Lytle's best-selling album was The Village Caller (like so many jazzmen of that era, he never ssw a royalty check), and the title song from that album his most popular single. Second Hand Songs lists no other recordings of it, but they could be wrong.. It could be that no one just kept track of it.. 

Someone at BMI, which licenses music for broadcast, once told the family they’d need to hire a music attorney to sniff out album royalties, [daughter] Michelle Hagans said.

“Mom should be entitled to that,” she said.

But the actual hiring of an attorney is the problem.

“It costs $2,000 just to talk to him,” Barbara Lytle said.

A call to the Concord Music Group — parent company of Lytle’s Milestone, Riverside and Jazzland labels — seeking comment about royalties wasn’t returned.

Reading stories like this always makes me cry. Musicians like Johnny Lytle ought to be remembered,


and they ought to get paid in something more than suits -- although, according to Barbara, she was surpried to find that Redd's suits fit her husband so well.

So let's talk about the music Johnny Lytle made with Bobby Timmons, who did get at least some royalties from "Moanin'" and "Dat Dere." It's rapid-fire. it's soulful, it features two guys who could get on the same wavelength. Timmons wasn't always the most adventurous of piano players, but with Lytle pushing him, he's in top form.

Keter Betts had worked one other Prestige session with Timmons.
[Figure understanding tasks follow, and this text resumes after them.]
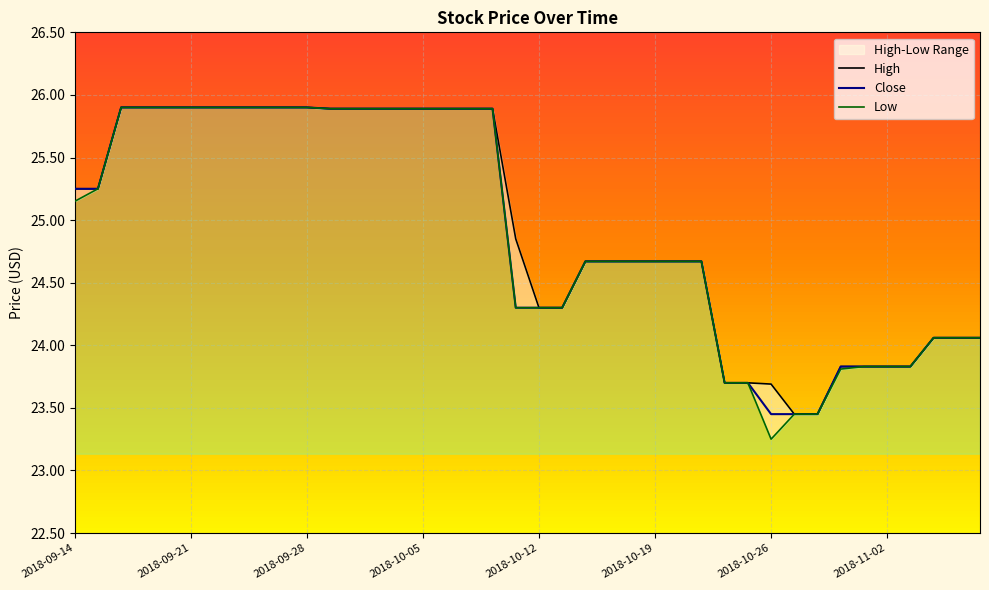

What is the smallest value displayed?

23.5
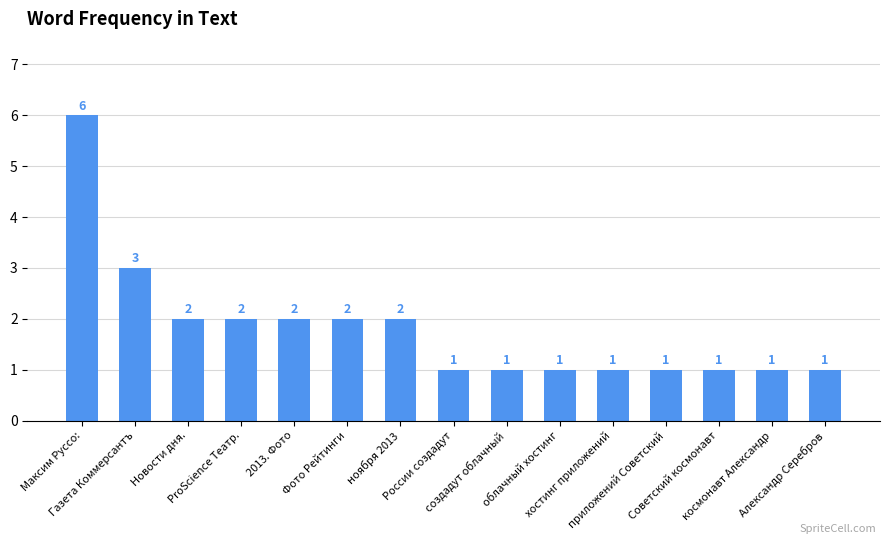

What is the maximum value shown in the chart?

6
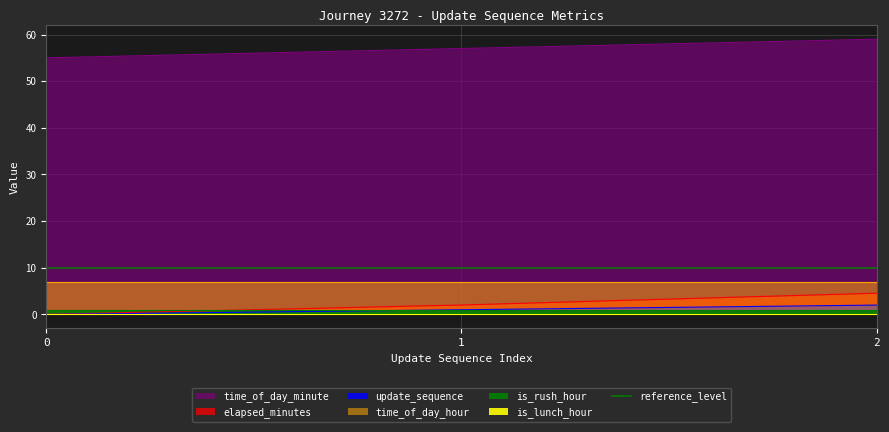

What is the average value of the time_of_day_minute series?

57.0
He was shortly after this to embark on the most prestigious segment of his career, a long association with Ella Fitzgerald. William Hinnant made a number of recordings with Lytle, but seems to have no otjer recording credits.

The session begins with a snappy and soulful Lytle original, "Lela," followed by a Timmons original, "Trick Hips," and three standards (Lytle doesn't play on "People." Ozzie Cadena produced.

Johnny Lytle went out with a concert he had always wanted to play--as a guest artist with the Springfield Symphony Orchestra. He was in the advanced stages of liver cancer, but he played for two hours, his daughter remembers, and signed autographs for two more. He would be dead less than a month later.